Success and failure, alike, are the outcomes of the core tension at the heart of the UN system between competition and co-operation. It promotes simultaneously the need for internationalism and the protection of national sovereignty. So it has been ambitious over the past half century, venturing into the politics of security, the soldiery of peace-keeping, the protection of human rights, the promotion of democracy and good governance, and addressing the social and economic imbalances between the northern and southern hemispheres of the planet.

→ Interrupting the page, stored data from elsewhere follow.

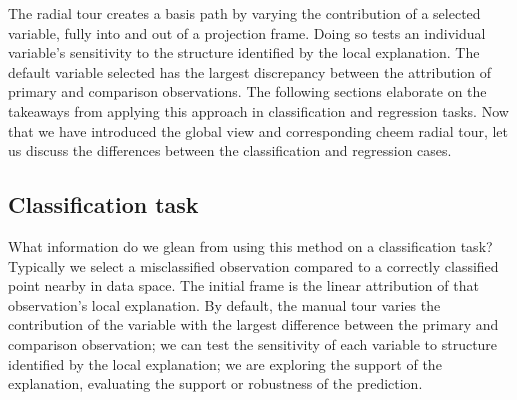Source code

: \documentclass[
]{article}
\begin{document}
The radial tour creates a basis path by varying the contribution of a
selected variable, fully into and out of a projection frame. Doing so
tests an individual variable's sensitivity to the structure identified
by the local explanation. The default variable selected has the largest
discrepancy between the attribution of primary and comparison
observations. The following sections elaborate on the takeaways from
applying this approach in classification and regression tasks. Now that
we have introduced the global view and corresponding cheem radial tour,
let us discuss the differences between the classification and regression
cases.

\hypertarget{classification-task}{%
\subsection{Classification task}\label{classification-task}}

What information do we glean from using this method on a classification
task? Typically we select a misclassified observation compared to a
correctly classified point nearby in data space. The initial frame is
the linear attribution of that observation's local explanation. By
default, the manual tour varies the contribution of the variable with
the largest difference between the primary and comparison observation;
we can test the sensitivity of each variable to structure identified by
the local explanation; we are exploring the support of the explanation,
evaluating the support or robustness of the prediction.
\end{document}
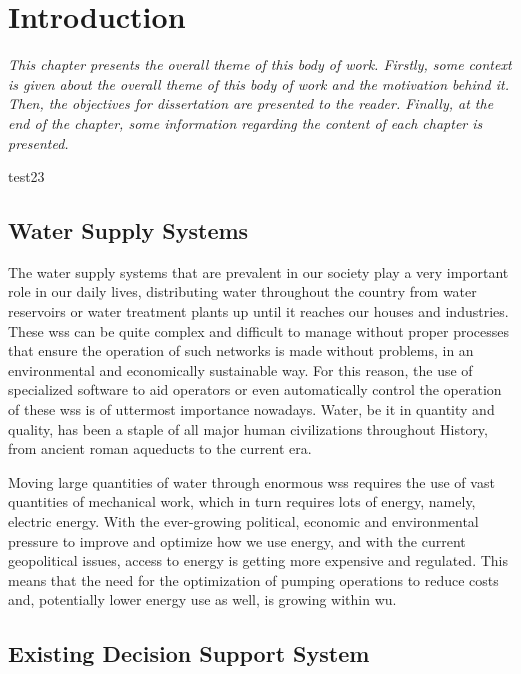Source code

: \chapter{Introduction}
\label{intro}

\textit{This chapter presents the overall theme of this body of work. Firstly, some context is given about the overall theme of this body of work and the motivation behind it. Then, the objectives for dissertation are presented to the reader. Finally, at the end of the chapter, some information regarding the content of each chapter is presented.}

test23
\section{Water Supply Systems}
\label{intro:s:water-supply-systems}

The water supply systems that are prevalent in our society play a very important role in our daily lives, distributing water throughout the country from water reservoirs or water treatment plants up until it reaches our houses and industries. These \gls{wss} can be quite complex and difficult to manage without proper processes that ensure the operation of such networks is made without problems, in an environmental and economically sustainable way. For this reason, the use of specialized software to aid operators or even automatically control the operation of these \gls{wss} is of uttermost importance nowadays. Water, be it in quantity and quality, has been a staple of all major human civilizations throughout History, from ancient roman aqueducts to the current era. 

Moving large quantities of water through enormous \gls{wss} requires the use of vast quantities of mechanical work, which in turn requires lots of energy, namely, electric energy. With the ever-growing political, economic and environmental pressure to improve and optimize how we use energy, and with the current geopolitical issues, access to energy is getting more expensive and regulated. This means that the need for the optimization of pumping operations to reduce costs and, potentially lower energy use as well, is growing within \gls{wu}.

\section{Existing Decision Support System}
\label{intro:s:existing-decision-support-system}


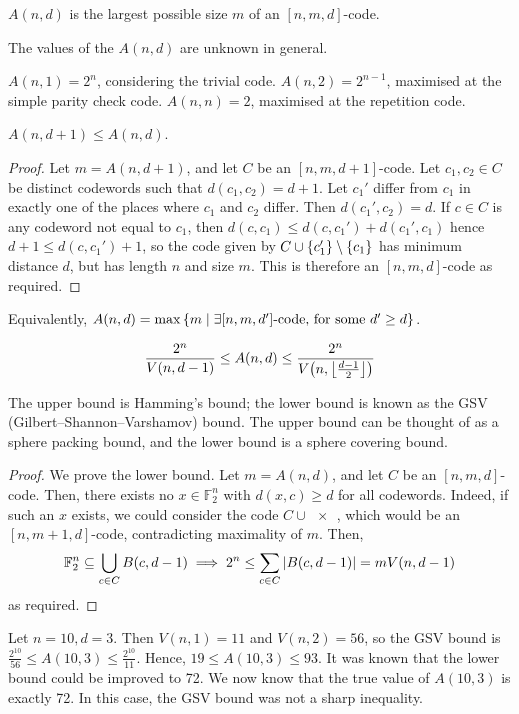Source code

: \begin{definition}
    \( A(n,d) \) is the largest possible size \( m \) of an \( [n,m,d] \)-code.
\end{definition}
The values of the \( A(n,d) \) are unknown in general.
\begin{example}
    \( A(n,1) = 2^n \), considering the trivial code.
    \( A(n,2) = 2^{n-1} \), maximised at the simple parity check code.
    \( A(n,n) = 2 \), maximised at the repetition code.
\end{example}
\begin{lemma}
    \( A(n,d+1) \leq A(n,d) \).
\end{lemma}
\begin{proof}
    Let \( m = A(n,d+1) \), and let \( C \) be an \( [n,m,d+1] \)-code.
    Let \( c_1, c_2 \in C \) be distinct codewords such that \( d(c_1,c_2) = d+1 \).
    Let \( c_1' \) differ from \( c_1 \) in exactly one of the places where \( c_1 \) and \( c_2 \) differ.
    Then \( d(c_1', c_2) = d \).
    If \( c \in C \) is any codeword not equal to \( c_1 \), then \( d(c,c_1) \leq d(c,c_1') + d(c_1',c_1) \) hence \( d + 1 \leq d(c,c_1') + 1 \), so the code given by \( C \cup \qty{c_1'} \setminus \qty{c_1} \) has minimum distance \( d \), but has length \( n \) and size \( m \).
    This is therefore an \( [n,m,d] \)-code as required.
\end{proof}
\begin{corollary}
    Equivalently, \( A(n,d) = \max \qty{m \mid \exists [n,m,d'] \text{-code, for some } d' \geq d} \).
\end{corollary}
\begin{theorem}
    \[ \frac{2^n}{V(n,d-1)} \leq A(n,d) \leq \frac{2^n}{V\qty(n,\floor*{\frac{d-1}{2}})} \]
\end{theorem}
The upper bound is Hamming's bound; the lower bound is known as the GSV (Gilbert--Shannon--Varshamov) bound.
The upper bound can be thought of as a sphere packing bound, and the lower bound is a sphere covering bound.
\begin{proof}
    We prove the lower bound.
    Let \( m = A(n,d) \), and let \( C \) be an \( [n,m,d] \)-code.
    Then, there exists no \( x \in \mathbb F_2^n \) with \( d(x,c) \geq d \) for all codewords.
    Indeed, if such an \( x \) exists, we could consider the code \( C \cup \qty{x} \), which would be an \( [n,m+1,d] \)-code, contradicting maximality of \( m \).
    Then,
    \[ \mathbb F_2^n \subseteq \bigcup_{c \in C} B(c,d-1) \implies 2^n \leq \sum_{c \in C} \abs{B(c,d-1)} = mV(n,d-1) \]
    as required.
\end{proof}
\begin{example}
    Let \( n = 10, d = 3 \).
    Then \( V(n,1) = 11 \) and \( V(n,2) = 56 \), so the GSV bound is \( \frac{2^{10}}{56} \leq A(10,3) \leq \frac{2^{10}}{11} \).
    Hence, \( 19 \leq A(10,3) \leq 93 \).
    It was known that the lower bound could be improved to 72.
    We now know that the true value of \( A(10,3) \) is exactly 72.
    In this case, the GSV bound was not a sharp inequality.
\end{example}

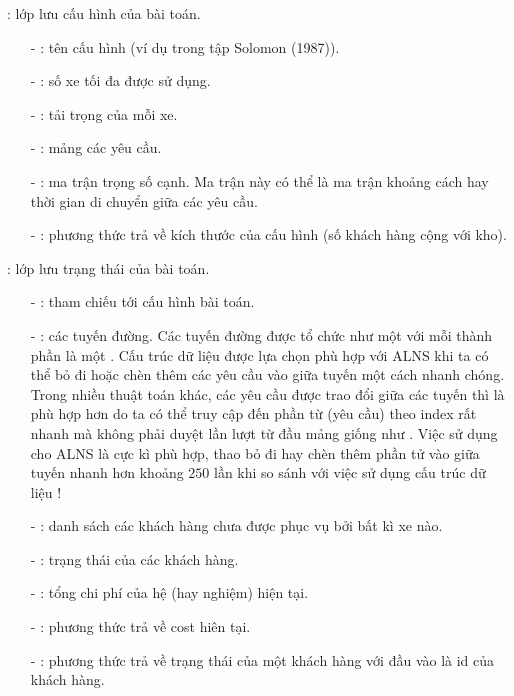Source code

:: lớp lưu cấu hình của bài toán.
\begin{itemize}
	\item[-] : tên cấu hình (ví dụ  trong tập Solomon (1987)).
	\item[-] : số xe tối đa được sử dụng.
	\item[-] : tải trọng của mỗi xe.
	\item[-] : mảng các yêu cầu.
	\item[-] : ma trận trọng số cạnh. Ma trận này có thể là ma trận khoảng cách hay thời gian di chuyển giữa các yêu cầu.
	\item[-] : phương thức trả về kích thước của cấu hình (số khách hàng cộng với kho).
\end{itemize}

: lớp lưu trạng thái của bài toán.
\begin{itemize}
	\item[-] : tham chiếu tới cấu hình bài toán.
	\item[-] : các tuyến đường. Các tuyến đường được tổ chức như một  với mỗi thành phần là một . Cấu trúc dữ liệu  được lựa chọn phù hợp với ALNS khi ta có thể  bỏ đi hoặc chèn thêm các yêu cầu vào giữa tuyến một cách nhanh chóng. Trong nhiều thuật toán khác, các yêu cầu được trao đổi giữa các tuyến thì  là phù hợp hơn do ta có thể truy cập đến phần từ (yêu cầu) theo index rất nhanh mà không phải duyệt lần lượt từ đầu mảng giống như . Việc sử dụng  cho ALNS là cực kì phù hợp, thao bỏ đi hay chèn thêm phần tử vào giữa tuyến nhanh hơn khoảng $250$ lần khi so sánh với việc sử dụng cấu trúc dữ liệu !
	\item[-] : danh sách các khách hàng chưa được phục vụ bởi bất kì xe nào.
	\item[-] : trạng thái của các khách hàng.
	\item[-] : tổng chi phí của hệ (hay nghiệm) hiện tại.
	\item[-] : phương thức trả về cost hiên tại.
	\item[-] : phương thức trả về trạng thái của một khách hàng với đầu vào là id của khách hàng.
\end{itemize}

It has been easy for the powerful to ignore, as the Soviet Union did throughout the 1950s and the United States did under the unilateralism of the Bush era which reached its low point with its contemptuous disregard of the UN in declaring war on Iraq in 2003. Yet it has remained a yardstick, even when honoured in the breach rather than the observance. The Chilcot inquiry has even this week shown how, seven years on, it stands in cold silent judgement over Tony Blair in his war against Saddam Hussein.

Ours is a globalising world full of challenges – like climate change, nuclear proliferation, international terrorism, energy security, and pandemics like Aids – which can only be addressed at a global level. For all its failings the United Nations offers the only aegis under which many such issues can properly be addressed. That is not a starry-eyed utopianism but a recognition that the weary drudgery of diplomats and politicians is the best hope we have for the promotion of peace, the regulation of law between nations and the promotion of prosperity among them. Democracy, Winston Churchill once said, is the worst form of government except for all the other kinds. We might say something similar of the United Nations.